Second bottleneck: Ledger DB sync consumer. The TB-to-Postgres sync consumer writes 25,000 entry_lines/sec at peak. This is achievable with bulk INSERTs but leaves less headroom than other components.
| Metric | Required (peak) | Measured / rated capacity | Headroom multiple |
|---|---|---|---|
| Ledger write throughput | 25,000 lines/sec | 1,000,000+ TPS (TigerBeetle) | 40x |
| Auth lookup latency | < 1 ms | 107 ns (local cache) | 9,300x |
| Treasury reservation | 5,000/sec | > 1,000,000/sec (atomic ops) | 200x |
| NATS event publish | 5,000 msg/sec | 800,000+ msg/sec (cluster) | 160x |
| gRPC pool utilization | 5,000 req/sec | 200,000 streams (pool) | 40x |
| Redis operations | 10,000 ops/sec | 100,000+ ops/sec (single instance) | 10x |
| PgBouncer connections | 600 client | 600 client → 80 server (12x mux) | Multiplexing ratio 7.5-12x |
At current architecture, without major changes:
Current target: 50M txn/day (578 TPS sustained)
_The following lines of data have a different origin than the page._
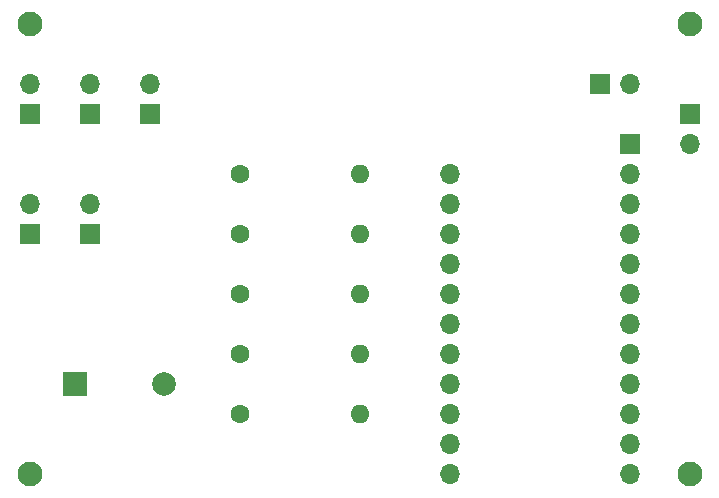
<source format=gbr>
%TF.GenerationSoftware,KiCad,Pcbnew,(6.0.2)*%
%TF.CreationDate,2022-03-10T22:00:07-05:00*%
%TF.ProjectId,letmein,6c65746d-6569-46e2-9e6b-696361645f70,rev?*%
%TF.SameCoordinates,Original*%
%TF.FileFunction,Soldermask,Top*%
%TF.FilePolarity,Negative*%
%FSLAX46Y46*%
G04 Gerber Fmt 4.6, Leading zero omitted, Abs format (unit mm)*
G04 Created by KiCad (PCBNEW (6.0.2)) date 2022-03-10 22:00:07*
%MOMM*%
%LPD*%
G01*
G04 APERTURE LIST*
%ADD10R,1.700000X1.700000*%
%ADD11O,1.700000X1.700000*%
%ADD12C,1.600000*%
%ADD13O,1.600000X1.600000*%
%ADD14C,2.100000*%
%ADD15R,2.000000X2.000000*%
%ADD16C,2.000000*%
G04 APERTURE END LIST*
D10*
%TO.C,Button_ACK*%
X157480000Y-71120000D03*
D11*
X160020000Y-71120000D03*
%TD*%
%TO.C,TinyS2*%
X144780000Y-78740000D03*
X144780000Y-81280000D03*
X144780000Y-83820000D03*
X144780000Y-86360000D03*
X144780000Y-88900000D03*
X144780000Y-91440000D03*
X144780000Y-93980000D03*
X144780000Y-96520000D03*
X144780000Y-99060000D03*
X144780000Y-101600000D03*
X144780000Y-104140000D03*
%TD*%
D12*
%TO.C,R_N_str*%
X127000000Y-93980000D03*
D13*
X137160000Y-93980000D03*
%TD*%
D11*
%TO.C,Button_STFU*%
X165100000Y-76200000D03*
D10*
X165100000Y-73660000D03*
%TD*%
D11*
%TO.C,LED_1*%
X109220000Y-71120000D03*
D10*
X109220000Y-73660000D03*
%TD*%
D11*
%TO.C,LED_A*%
X114300000Y-71120000D03*
D10*
X114300000Y-73660000D03*
%TD*%
%TO.C,LED_L*%
X109220000Y-83820000D03*
D11*
X109220000Y-81280000D03*
%TD*%
D12*
%TO.C,R_lvl_A*%
X127000000Y-83820000D03*
D13*
X137160000Y-83820000D03*
%TD*%
D14*
%TO.C,REF\u002A\u002A*%
X109220000Y-66040000D03*
%TD*%
%TO.C,REF\u002A\u002A*%
X109220000Y-104140000D03*
%TD*%
D15*
%TO.C,Buzzer*%
X113040000Y-96520000D03*
D16*
X120640000Y-96520000D03*
%TD*%
D14*
%TO.C,REF\u002A\u002A*%
X165100000Y-66040000D03*
%TD*%
D12*
%TO.C,R_L_well*%
X127000000Y-99060000D03*
D13*
X137160000Y-99060000D03*
%TD*%
D10*
%TO.C,LED_N*%
X114300000Y-83820000D03*
D11*
X114300000Y-81280000D03*
%TD*%
D14*
%TO.C,REF\u002A\u002A*%
X165100000Y-104140000D03*
%TD*%
D11*
%TO.C,LED_S*%
X119380000Y-71120000D03*
D10*
X119380000Y-73660000D03*
%TD*%
D12*
%TO.C,R_S_str*%
X127000000Y-78740000D03*
D13*
X137160000Y-78740000D03*
%TD*%
D10*
%TO.C, *%
X160020000Y-76200000D03*
D11*
X160020000Y-78740000D03*
X160020000Y-81280000D03*
X160020000Y-83820000D03*
X160020000Y-86360000D03*
X160020000Y-88900000D03*
X160020000Y-91440000D03*
X160020000Y-93980000D03*
X160020000Y-96520000D03*
X160020000Y-99060000D03*
X160020000Y-101600000D03*
X160020000Y-104140000D03*
%TD*%
D12*
%TO.C,R_lvl_1*%
X127000000Y-88900000D03*
D13*
X137160000Y-88900000D03*
%TD*%
M02*

</source>
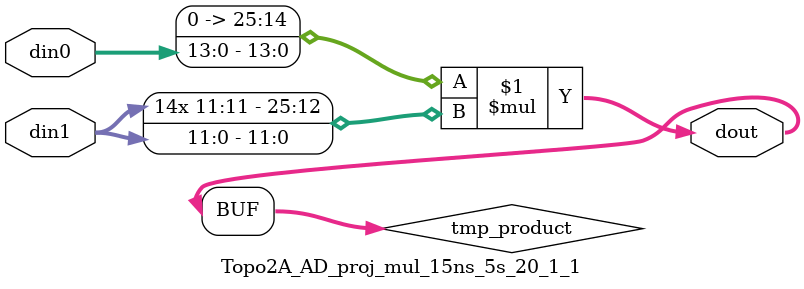
<source format=v>

`timescale 1 ns / 1 ps

 module Topo2A_AD_proj_mul_15ns_5s_20_1_1(din0, din1, dout);
parameter ID = 1;
parameter NUM_STAGE = 0;
parameter din0_WIDTH = 14;
parameter din1_WIDTH = 12;
parameter dout_WIDTH = 26;

input [din0_WIDTH - 1 : 0] din0; 
input [din1_WIDTH - 1 : 0] din1; 
output [dout_WIDTH - 1 : 0] dout;

wire signed [dout_WIDTH - 1 : 0] tmp_product;

























assign tmp_product = $signed({1'b0, din0}) * $signed(din1);










assign dout = tmp_product;





















endmodule

</source>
Comfortable capacity: 100M txn/day (1,157 TPS sustained, ~6,000 TPS peak)
Stretch capacity: 200M txn/day (2,315 TPS sustained, ~12,000 TPS peak)
Architecture ceiling: ~400M txn/day (4,630 TPS sustained, ~25,000 TPS peak)
Beyond 400M txn/day, the single-primary Postgres databases become the binding constraint and the architecture would need to evolve toward sharded writes or a distributed SQL layer.
The system is deliberately over-provisioned at the write path (TigerBeetle at 2.5%, treasury at < 1%) and right-sized at the database read/write path (Postgres at 50-60%). This is intentional: the write path components (TigerBeetle, in-memory treasury) are cheap to over-provision, while Postgres instances are the primary infrastructure cost. Scaling Postgres is expensive; scaling stateless Go services and in-memory operations is not.